Well-posedness of the main mixed problem for the multidimensional lavrentiev — bitsadze equation

It is known that the oscillations of elastic membranes in space are modelled with partial differential equations. If the deflection of the membrane is considered as a function of $u (x,t), x=(x_{1},..., x_{m}), m\geq2,$ then, according to the Hamilton principle, we arrive to a multidimensional wave equation.
Assuming that the membrane is in equilibrium in the bending position, we also obtain the multidimensional Laplace equation from the Hamilton's principle.
Consequently, the oscillations of elastic membranes in space can be modelled with a multidimensional Lavrentiev — Bitsadze equation.
The main mixed problem in the cylindrical domain for multidimensional hyperbolic equations in the space of generalized functions is well studied.
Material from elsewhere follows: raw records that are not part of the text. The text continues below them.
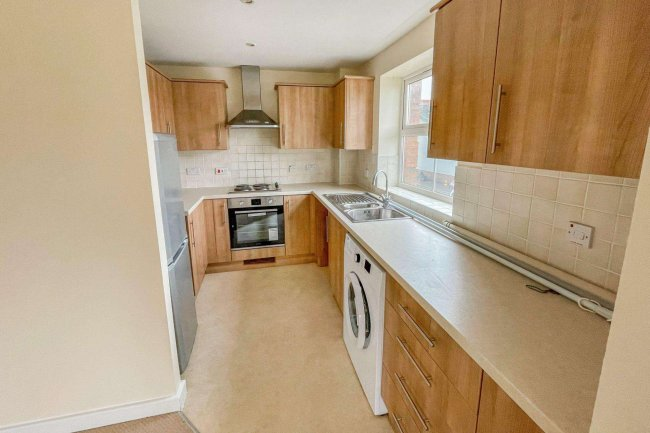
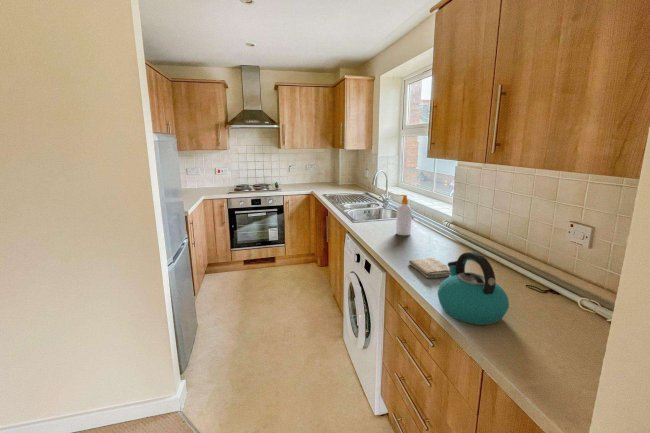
+ soap bottle [395,194,413,236]
+ washcloth [408,257,451,279]
+ kettle [437,251,510,326]
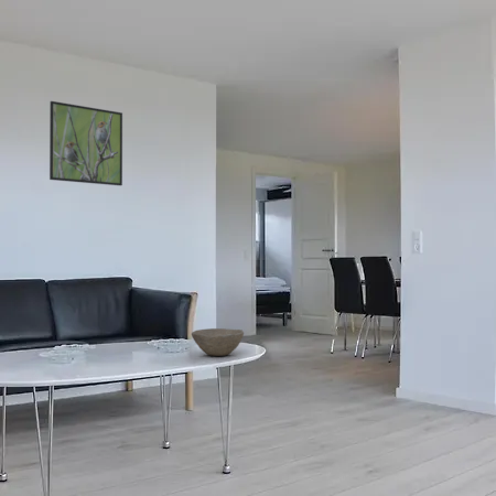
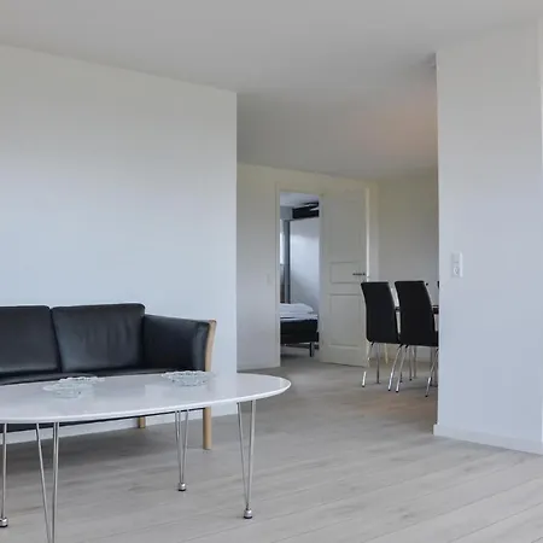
- bowl [191,327,245,357]
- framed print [48,100,123,186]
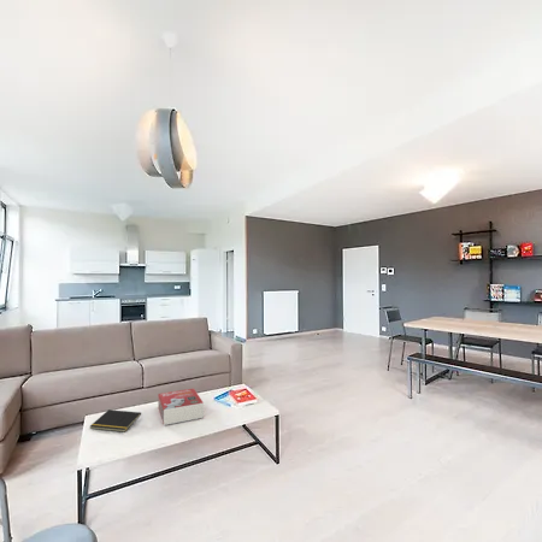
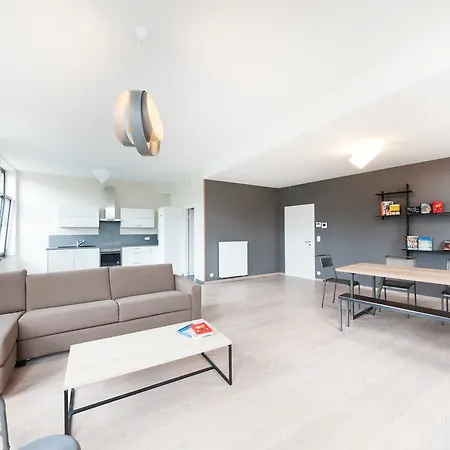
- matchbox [157,388,205,426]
- notepad [89,408,142,434]
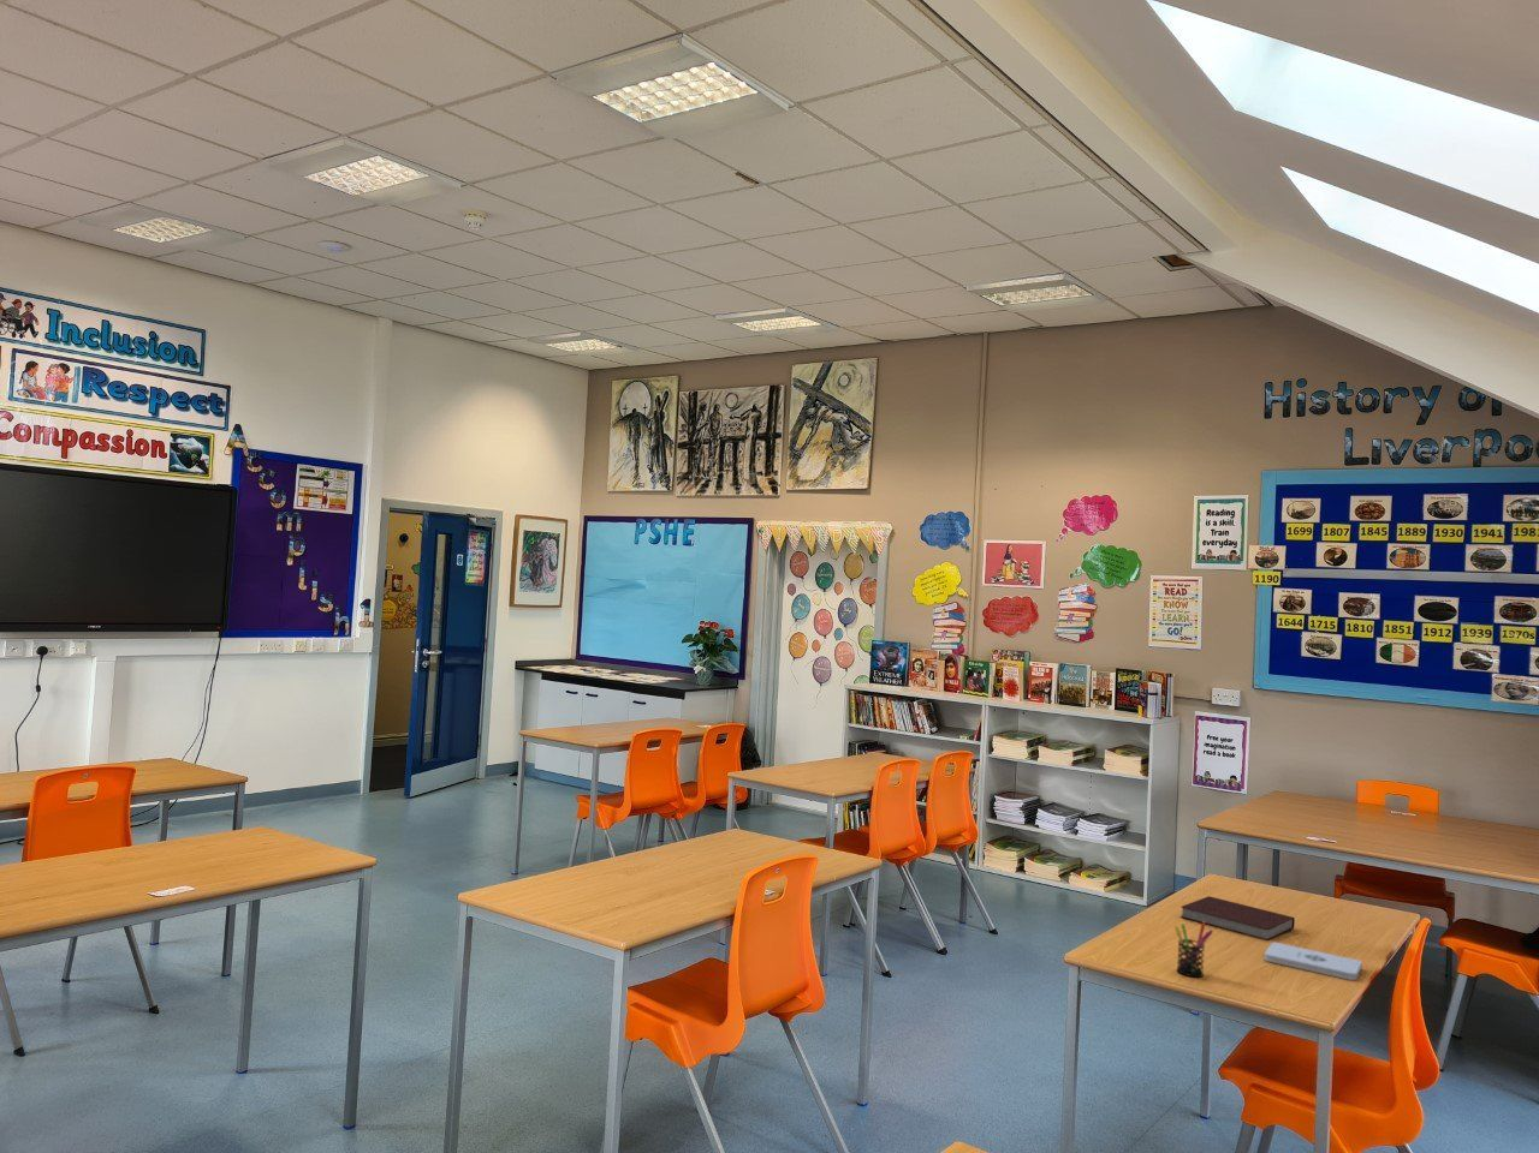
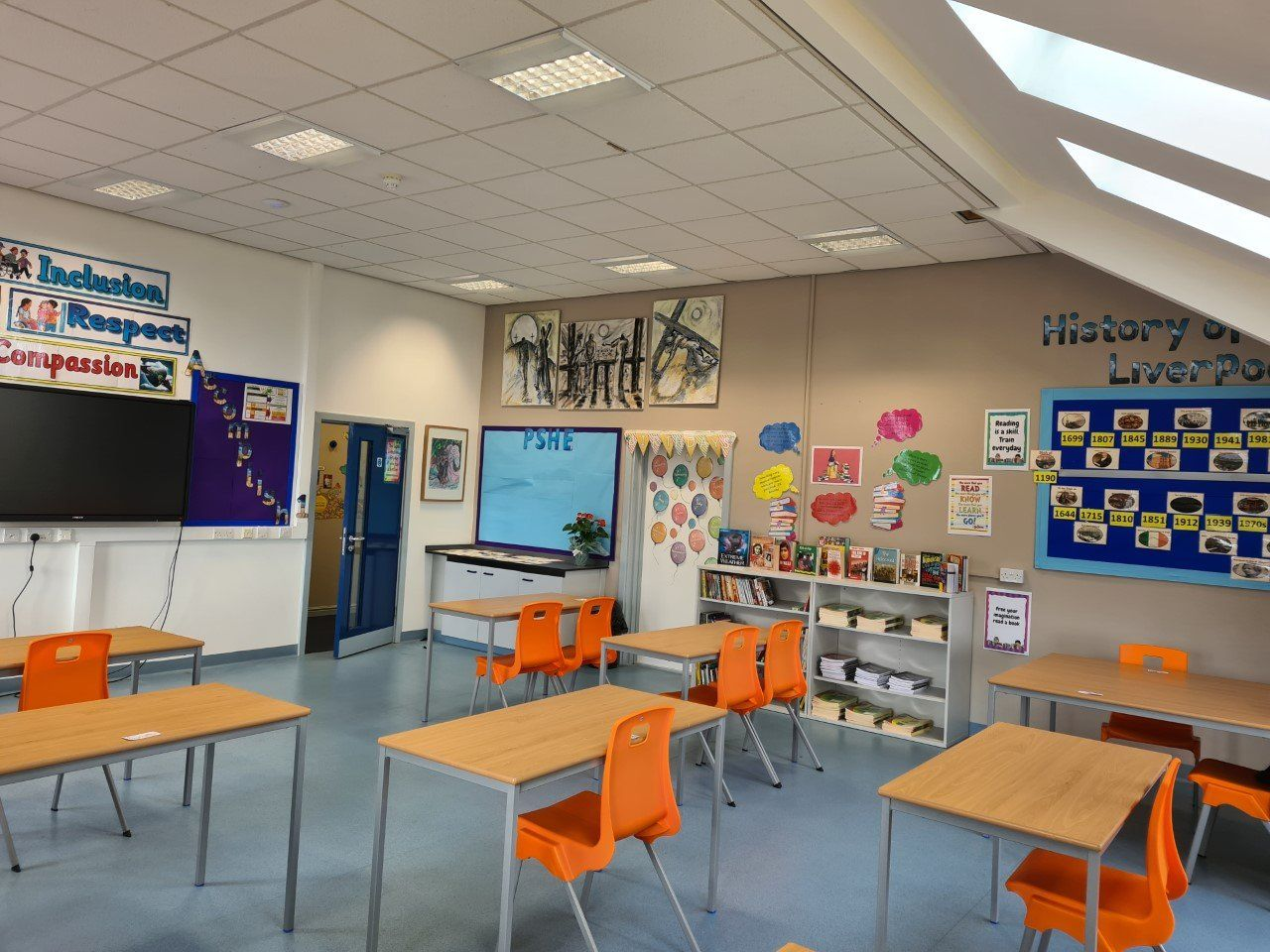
- pen holder [1173,922,1214,979]
- notebook [1179,895,1297,941]
- notepad [1264,940,1363,981]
In the works of the author, the well-posedness of this problem for multidimensional hyperbolic and elliptic equations is proved, and the explicit forms of classical solutions are obtained.
As far as we know, these questions for multidimensional hyperbolic-elliptic equations have not been studied.
The mixed problem with boundary-value conditions for the multidimensional Lavrentiev — Bitsazde equation is ill-posed.
In this paper, we prove the unique solvability and obtain an explicit form of classical solution of the main mixed problem with boundary and initial conditions for the multidimensional Lavrentiev — Bitsadze equation.